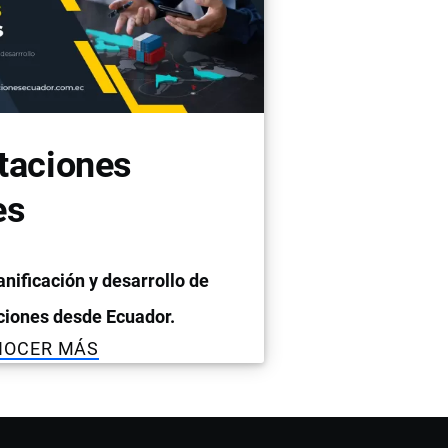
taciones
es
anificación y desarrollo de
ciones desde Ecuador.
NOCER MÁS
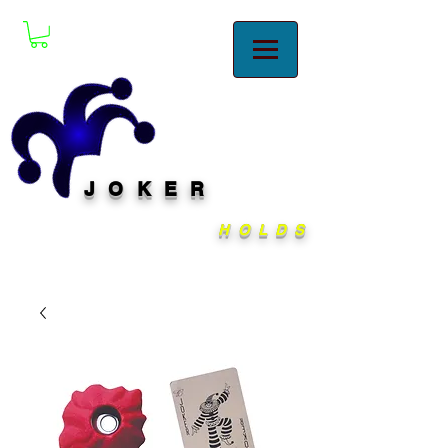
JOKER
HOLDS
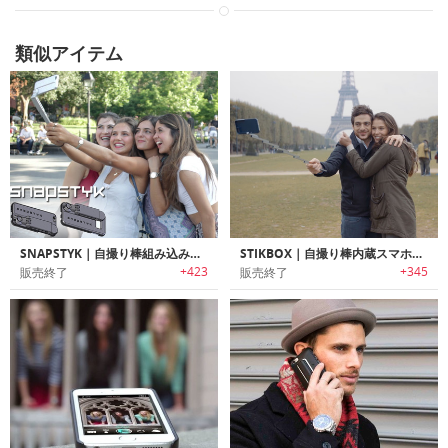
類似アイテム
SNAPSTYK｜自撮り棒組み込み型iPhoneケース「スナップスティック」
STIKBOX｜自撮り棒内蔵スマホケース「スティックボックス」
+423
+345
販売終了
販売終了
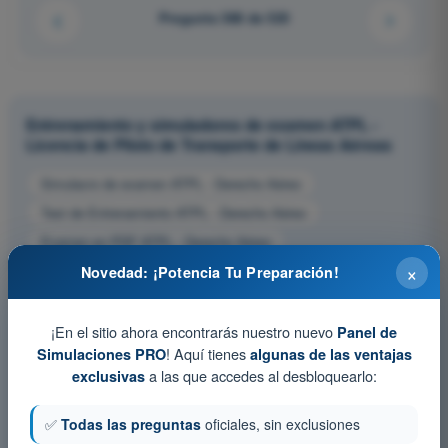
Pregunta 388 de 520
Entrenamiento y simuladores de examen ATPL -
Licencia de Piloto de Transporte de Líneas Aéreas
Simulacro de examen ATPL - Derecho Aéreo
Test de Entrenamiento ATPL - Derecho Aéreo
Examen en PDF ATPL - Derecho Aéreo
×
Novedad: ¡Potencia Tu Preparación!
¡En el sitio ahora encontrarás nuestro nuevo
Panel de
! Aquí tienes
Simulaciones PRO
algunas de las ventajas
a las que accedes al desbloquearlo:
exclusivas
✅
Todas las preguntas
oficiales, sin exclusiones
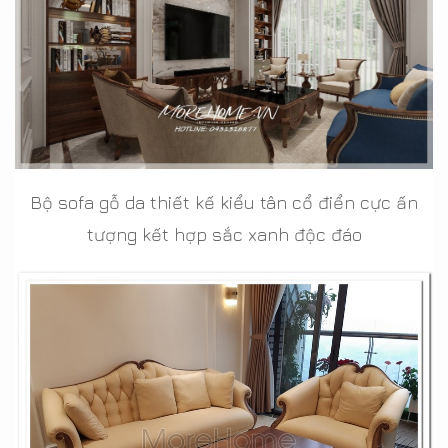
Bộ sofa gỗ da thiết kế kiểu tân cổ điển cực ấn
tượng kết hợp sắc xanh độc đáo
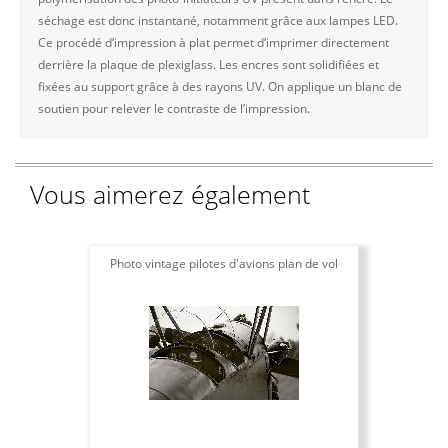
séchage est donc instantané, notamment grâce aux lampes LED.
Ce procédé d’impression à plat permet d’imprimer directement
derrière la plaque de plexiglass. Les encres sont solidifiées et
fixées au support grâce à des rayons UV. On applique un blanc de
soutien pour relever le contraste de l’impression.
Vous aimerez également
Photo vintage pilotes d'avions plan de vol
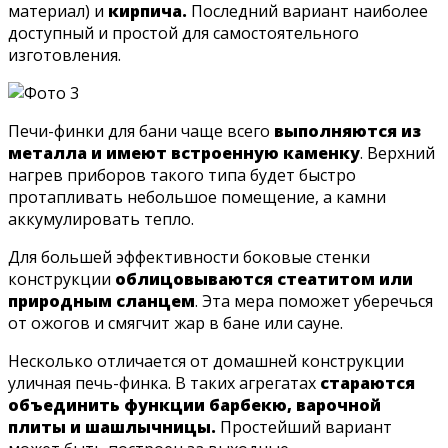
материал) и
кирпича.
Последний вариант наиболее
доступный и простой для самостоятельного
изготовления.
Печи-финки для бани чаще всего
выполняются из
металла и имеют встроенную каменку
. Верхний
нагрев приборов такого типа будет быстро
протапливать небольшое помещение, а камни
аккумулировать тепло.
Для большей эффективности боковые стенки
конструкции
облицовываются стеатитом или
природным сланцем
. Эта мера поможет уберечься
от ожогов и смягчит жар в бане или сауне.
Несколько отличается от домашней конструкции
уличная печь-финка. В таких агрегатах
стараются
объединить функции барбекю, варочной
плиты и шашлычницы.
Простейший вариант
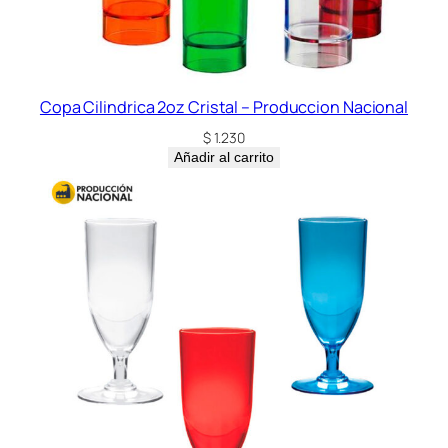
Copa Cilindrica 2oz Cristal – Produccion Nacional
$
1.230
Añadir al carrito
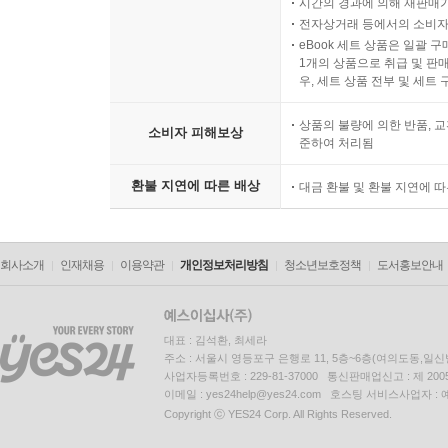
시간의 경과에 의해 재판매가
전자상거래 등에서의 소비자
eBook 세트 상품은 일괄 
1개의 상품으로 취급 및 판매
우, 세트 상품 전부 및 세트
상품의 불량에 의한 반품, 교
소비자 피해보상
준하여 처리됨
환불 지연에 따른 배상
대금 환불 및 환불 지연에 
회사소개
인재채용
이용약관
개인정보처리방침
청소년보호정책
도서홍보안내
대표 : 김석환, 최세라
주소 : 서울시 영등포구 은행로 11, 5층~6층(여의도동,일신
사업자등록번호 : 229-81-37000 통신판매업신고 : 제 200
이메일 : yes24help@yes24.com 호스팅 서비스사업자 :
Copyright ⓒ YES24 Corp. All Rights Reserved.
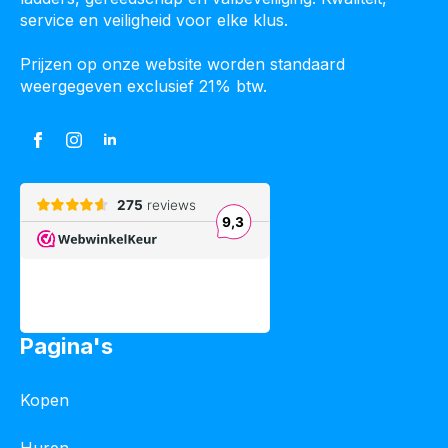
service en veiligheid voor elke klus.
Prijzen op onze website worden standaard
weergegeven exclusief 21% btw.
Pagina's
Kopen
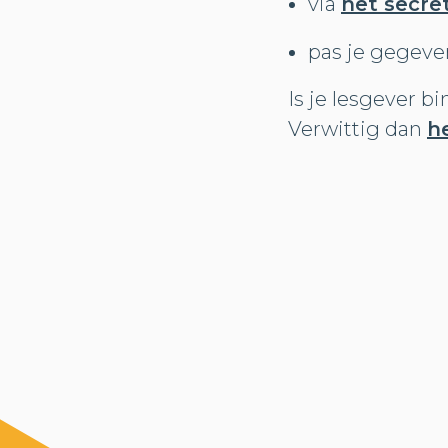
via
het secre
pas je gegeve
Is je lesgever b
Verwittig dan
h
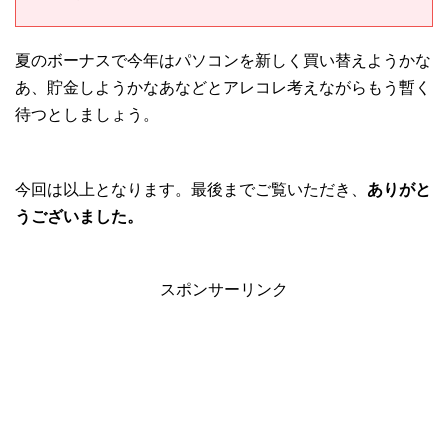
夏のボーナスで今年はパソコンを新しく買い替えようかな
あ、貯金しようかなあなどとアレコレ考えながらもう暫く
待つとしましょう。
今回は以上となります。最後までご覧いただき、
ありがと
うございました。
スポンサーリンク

==

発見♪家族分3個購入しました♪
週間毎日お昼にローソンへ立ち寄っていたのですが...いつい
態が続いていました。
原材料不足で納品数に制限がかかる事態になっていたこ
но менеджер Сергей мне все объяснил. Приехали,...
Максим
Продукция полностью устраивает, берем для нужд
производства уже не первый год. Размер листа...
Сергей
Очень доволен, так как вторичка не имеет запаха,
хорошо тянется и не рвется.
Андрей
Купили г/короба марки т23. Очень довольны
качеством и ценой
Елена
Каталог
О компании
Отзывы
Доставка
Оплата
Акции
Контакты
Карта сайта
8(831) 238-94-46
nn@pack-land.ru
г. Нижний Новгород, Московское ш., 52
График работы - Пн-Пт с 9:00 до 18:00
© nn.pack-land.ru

== ACTIVITY ==
Recast the lines from the one containing "Bộ sofa gỗ da" through the one containing "Photo vintage pilotes d'avions plan de vol", both included, as a Markdown table with the columns "Row" and "Line". Leave out blank lines and pictures.

== FINISHED TASK ==
| Row | Line |
|---|---|
| 1 | Bộ sofa gỗ da thiết kế kiểu tân cổ điển cực ấn |
| 2 | tượng kết hợp sắc xanh độc đáo |
| 3 | séchage est donc instantané, notamment grâce aux lampes LED. |
| 4 | Ce procédé d’impression à plat permet d’imprimer directement |
| 5 | derrière la plaque de plexiglass. Les encres sont solidifiées et |
| 6 | fixées au support grâce à des rayons UV. On applique un blanc de |
| 7 | soutien pour relever le contraste de l’impression. |
| 8 | Vous aimerez également |
| 9 | Photo vintage pilotes d'avions plan de vol |